Text shown ::
/---

[Gdh_lowq2] comments on your ND3 analysis notes
Jian-Ping Chen
jpchen at jlab.org
Wed Feb 8 18:07:22 EST 2017
Hi, Xiaochao and Sebastian,
A comment on 15ND3: The additional neutron in N15 makes dilution worse,
but it does reduce the polarized background, since the extra neutron in
14N is now paired, leaving only one proton could be polarized.
Best regards.
Jian-ping
On 2/8/17 5:41 PM, kuhn wrote:
> Hi Xiaochao,
>
> If I may, just a few responses to some of your comments:
>> On Feb 8, 2017, at 4:55 PM, Xiaochao Zheng <xiaochao at jlab.org
>> <mailto:xiaochao at jlab.org>> wrote:
>>
>> Hi Krishna:
>>
>> I finished reading your analysis notes. I have the following comments,
>> divided into two groups. The first type of comments are a little more
>> "substantial" and may be relevant to others involved in the analysis,
>> and some are just for my understanding. The second type are "finicky"

\---

What is needed :: Copy the email word for word, everything from "[Gdh_lowq2] comments on" down to "Best regards.". The material after this point is separate from the email and unrelated to it.

Limb landmark coordinates
/---

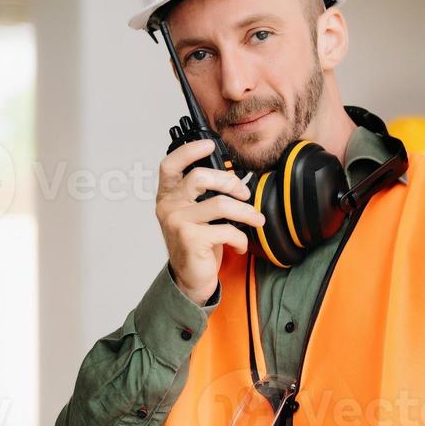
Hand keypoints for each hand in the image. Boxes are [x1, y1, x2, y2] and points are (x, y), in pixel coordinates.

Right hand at [157, 138, 263, 304]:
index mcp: (168, 196)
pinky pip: (226, 230)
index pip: (170, 165)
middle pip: (200, 178)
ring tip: (256, 220)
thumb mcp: (196, 215)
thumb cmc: (197, 243)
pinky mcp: (191, 240)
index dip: (188, 151)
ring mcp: (178, 223)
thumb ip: (204, 195)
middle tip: (246, 193)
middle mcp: (168, 207)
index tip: (209, 145)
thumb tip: (235, 178)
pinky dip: (240, 238)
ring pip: (220, 204)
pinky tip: (240, 245)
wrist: (190, 279)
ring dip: (245, 212)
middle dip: (229, 182)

\---

Output for this exercise ::
[Gdh_lowq2] comments on your ND3 analysis notes
Jian-Ping Chen
jpchen at jlab.org
Wed Feb 8 18:07:22 EST 2017
Hi, Xiaochao and Sebastian,
A comment on 15ND3: The additional neutron in N15 makes dilution worse,
but it does reduce the polarized background, since the extra neutron in
14N is now paired, leaving only one proton could be polarized.
Best regards.